[LINK] Company Pays Up after Robot Breaches First Law

Kim Holburn kim.holburn at gmail.com
Tue May 12 18:17:08 AEST 2020


Some robots can move almost faster than the human eye can see and
certainly faster than humans can get out of the way.  You put them in a
marked out space or a closed off space and make sure humans aren't there
and if humans get in there the robot shuts off (you hope).  It's not
new.  I remember seeing it in a large tape robot in a very big
purpose-built cupboard in 2002.

On 2020/05/12 4:18 pm, Bernard Robertson-Dunn wrote:
> On 12/05/2020 11:52 am, Roger Clarke wrote:
>> [I've no idea what a 'robotic cell' is, nor why a worker was in it]
> 
> https://blog.robotiq.com/what-is-robot-cell-deployment-and-what-it-isnt
> 
> To call it a robot and invoke the mystical First Law of Robotics is the
> usual vendor exaggeration.

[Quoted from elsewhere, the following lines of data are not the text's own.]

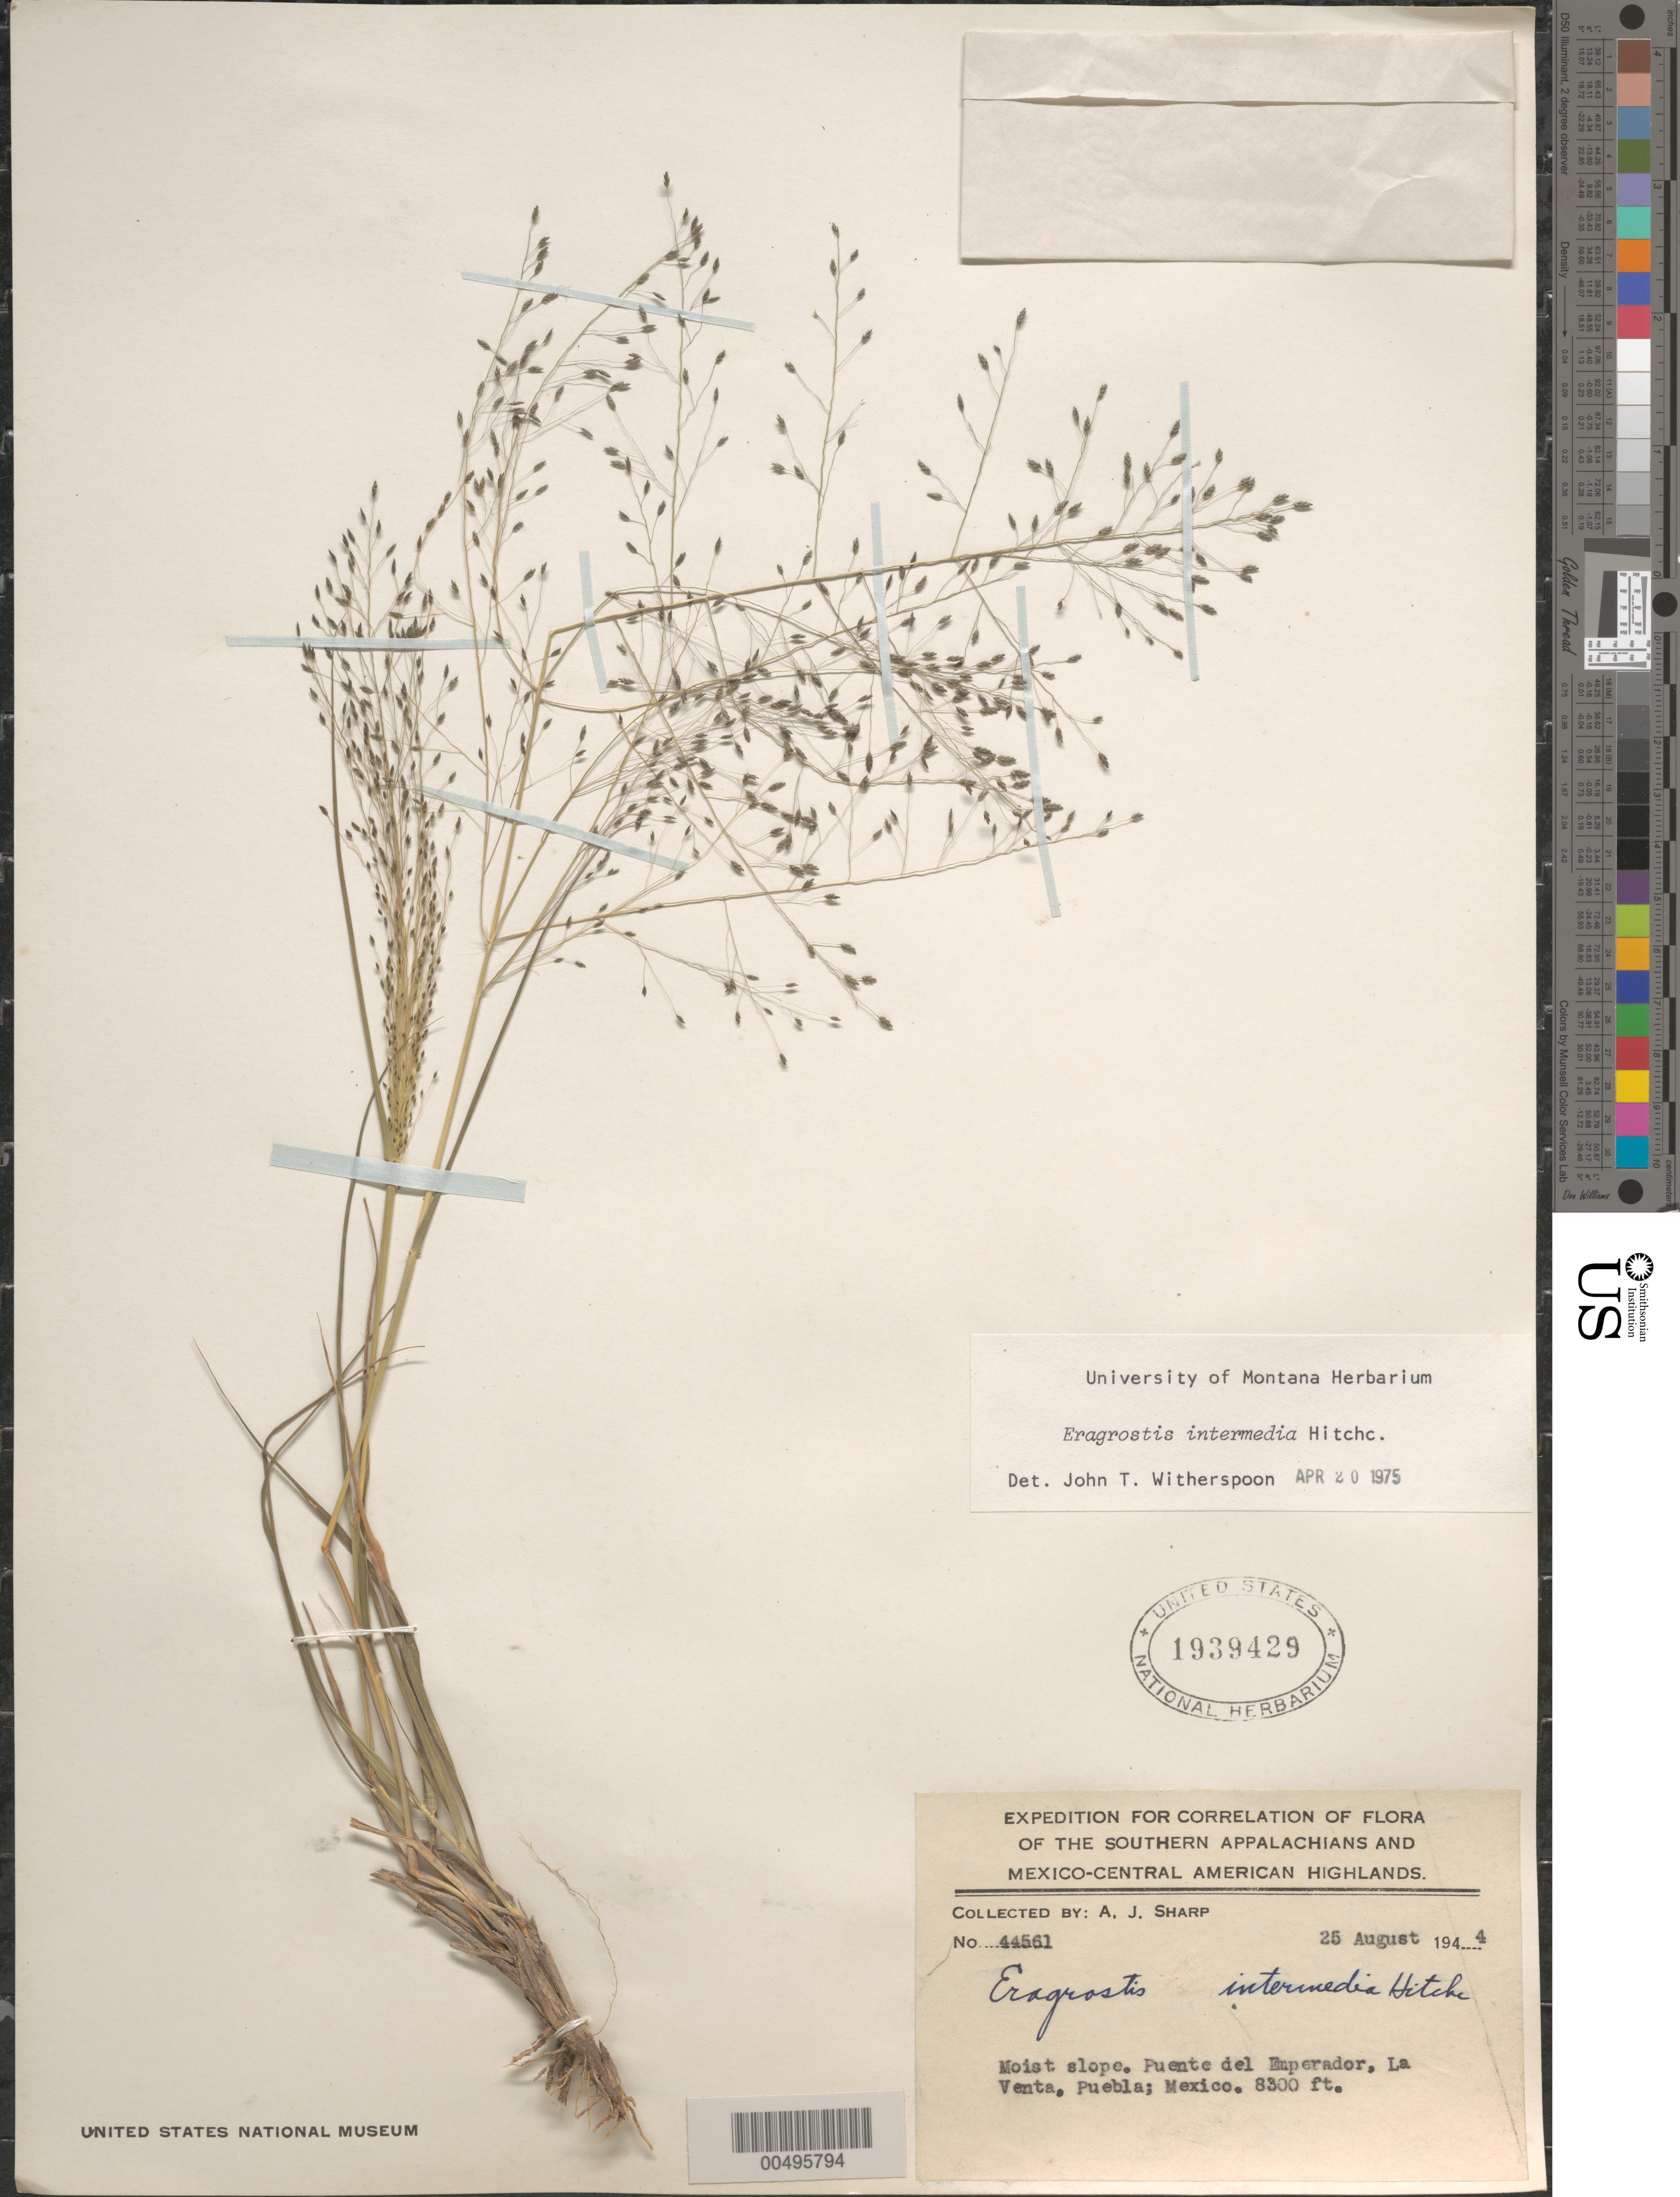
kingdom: Plantae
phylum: Tracheophyta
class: Liliopsida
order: Poales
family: Poaceae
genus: Eragrostis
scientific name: Eragrostis intermedia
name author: Hitchc.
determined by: Witherspoon, John T.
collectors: A. J. Sharp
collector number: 44561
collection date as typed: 25 Aug 1944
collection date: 1944-08-25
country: Mexico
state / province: Puebla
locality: Puente del Emperador, La Venta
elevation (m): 2530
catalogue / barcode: US 1939429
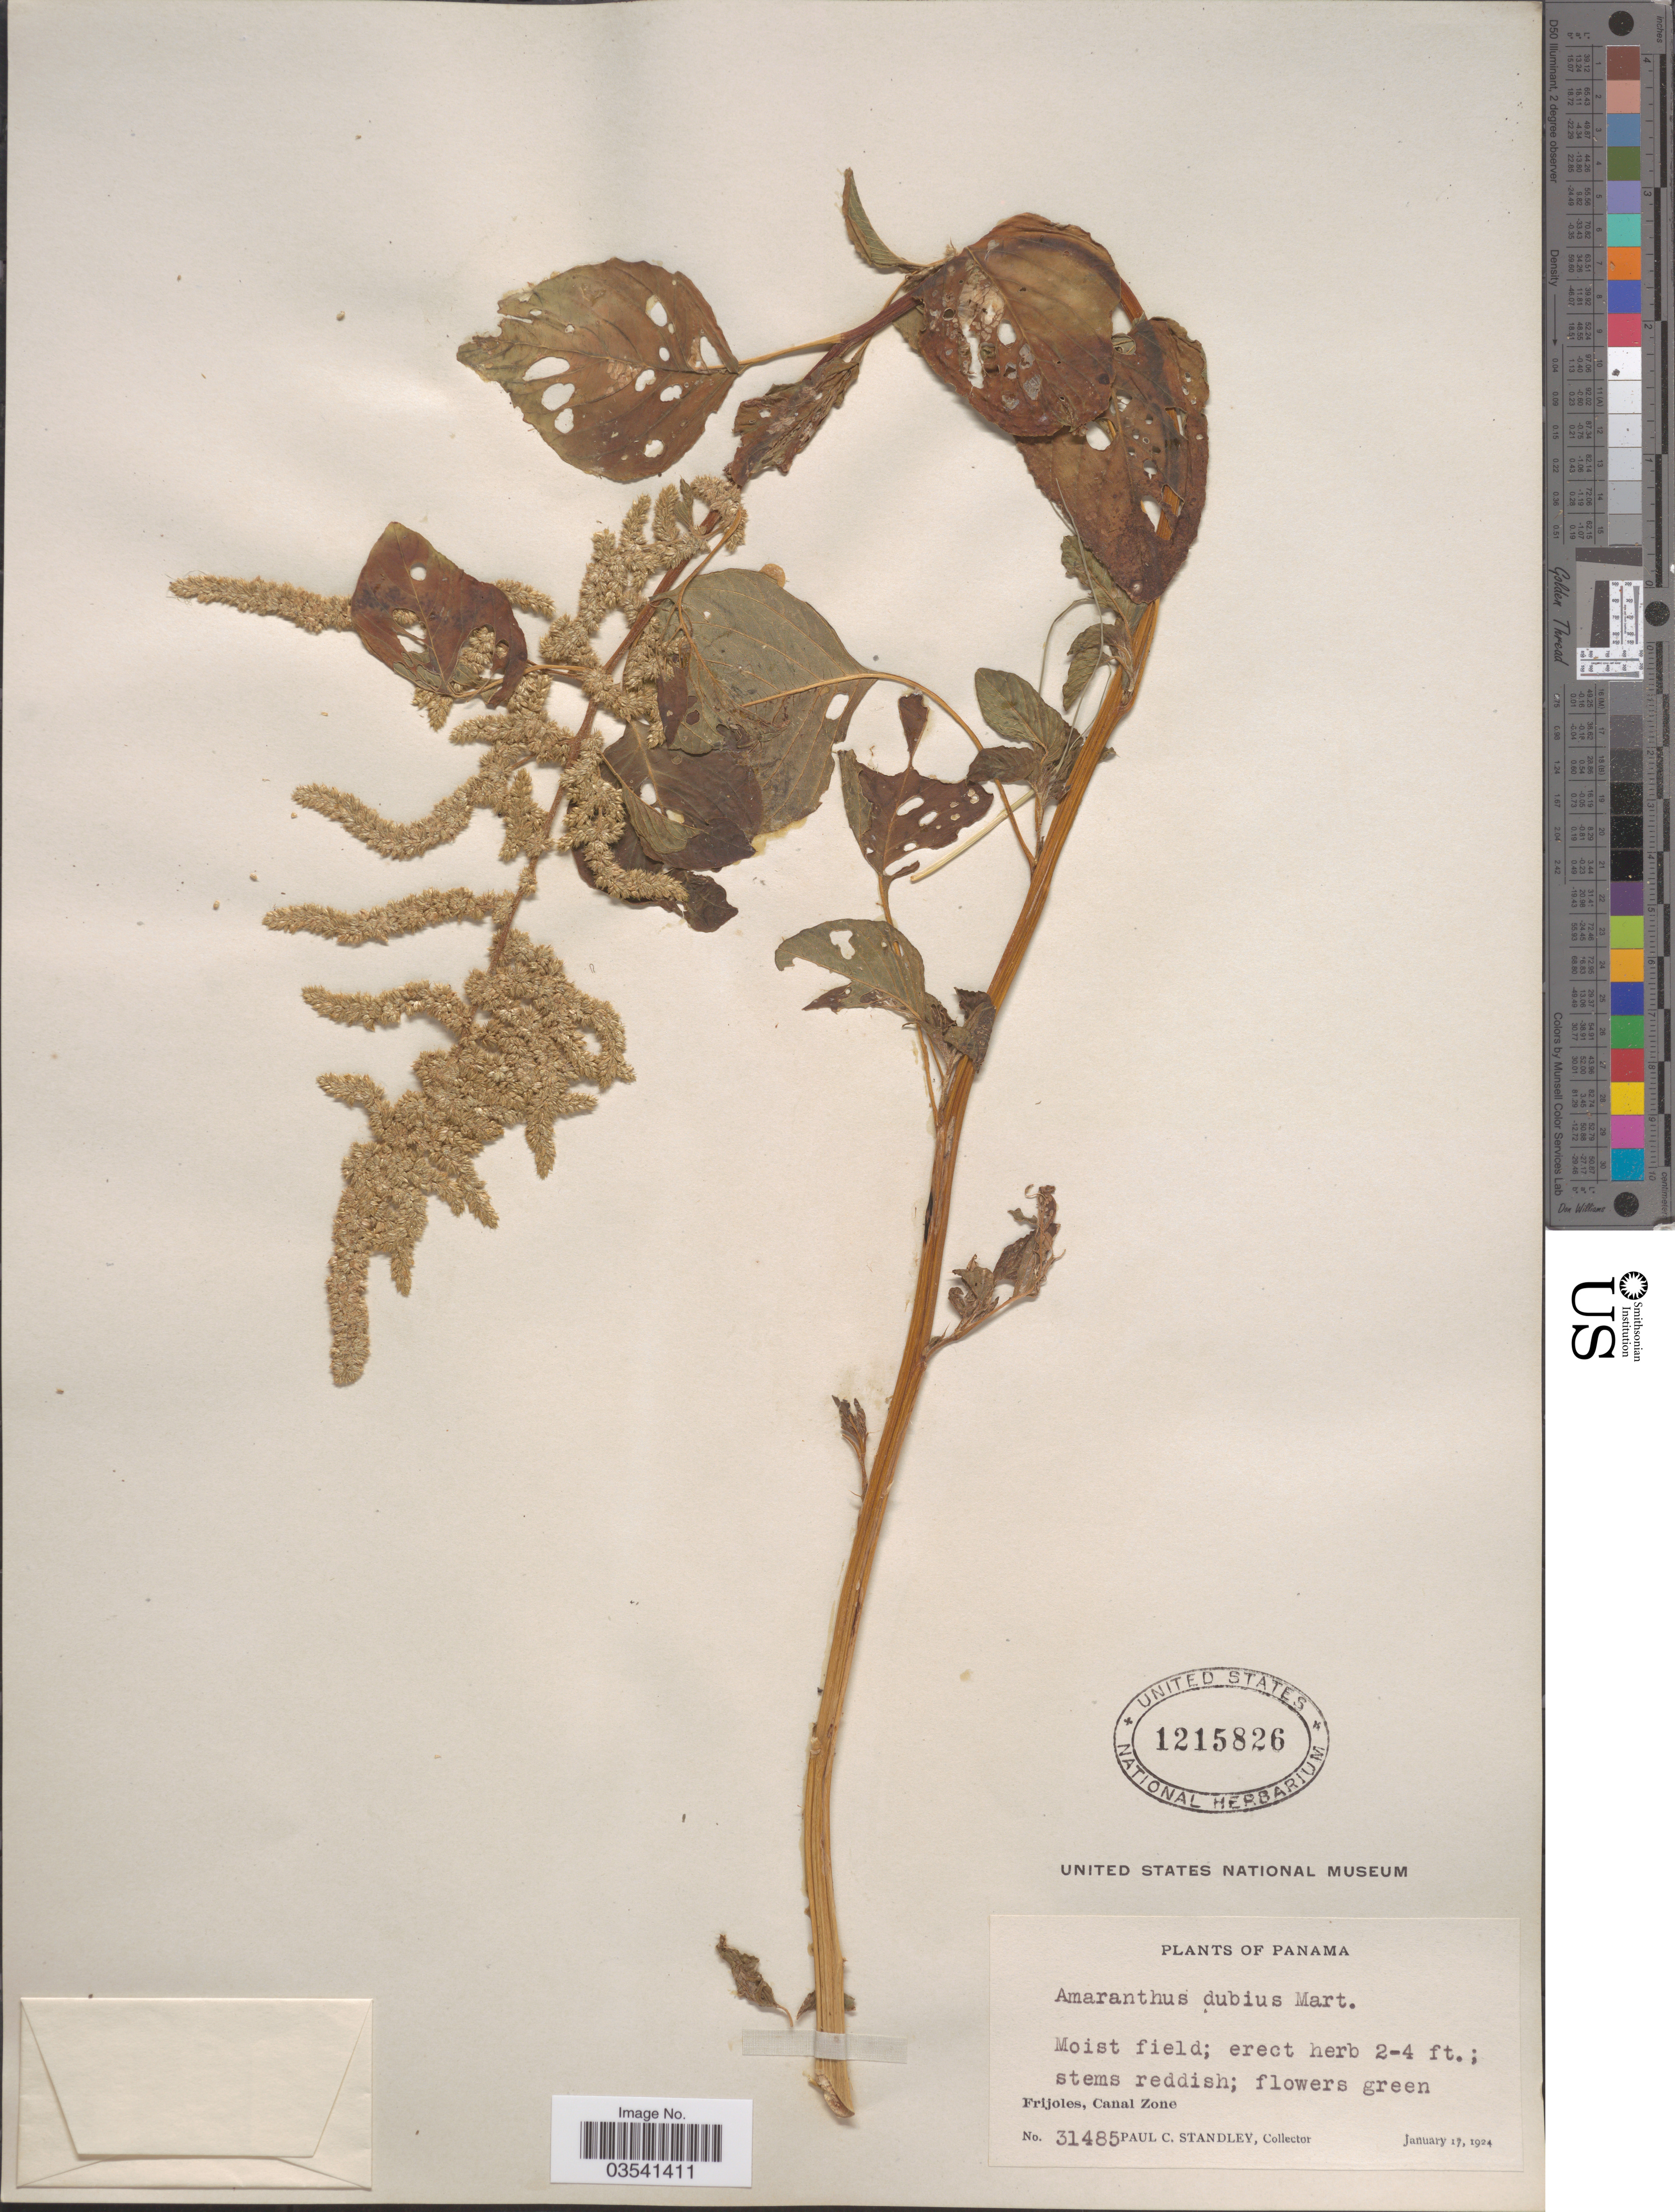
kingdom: Plantae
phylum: Tracheophyta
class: Magnoliopsida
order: Caryophyllales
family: Amaranthaceae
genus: Amaranthus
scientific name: Amaranthus dubius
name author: Mart. ex Thell.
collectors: P. C. Standley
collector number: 31485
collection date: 1924-01-17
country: Panama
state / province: Colón / Panamá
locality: Frijoles, Canal Zone.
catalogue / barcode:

It's automation.
> 
> Essentially a robotic cell is a single machine that has pre-programmed
> actions. The pre-programming may be complex and responds logically and
> deterministicaly to input data from sensors.
> 
> The failure is either in the safety sensors (assuming there are any) or
> in the logic in the software.
> 
> Whatever the cause, it is a case of human error - someone did not
> account for all possibilities in the software or did not maintain the
> equipment so false data was input. Even then it could be argued that not
> enough redundancy was built in to avoid single points of failure.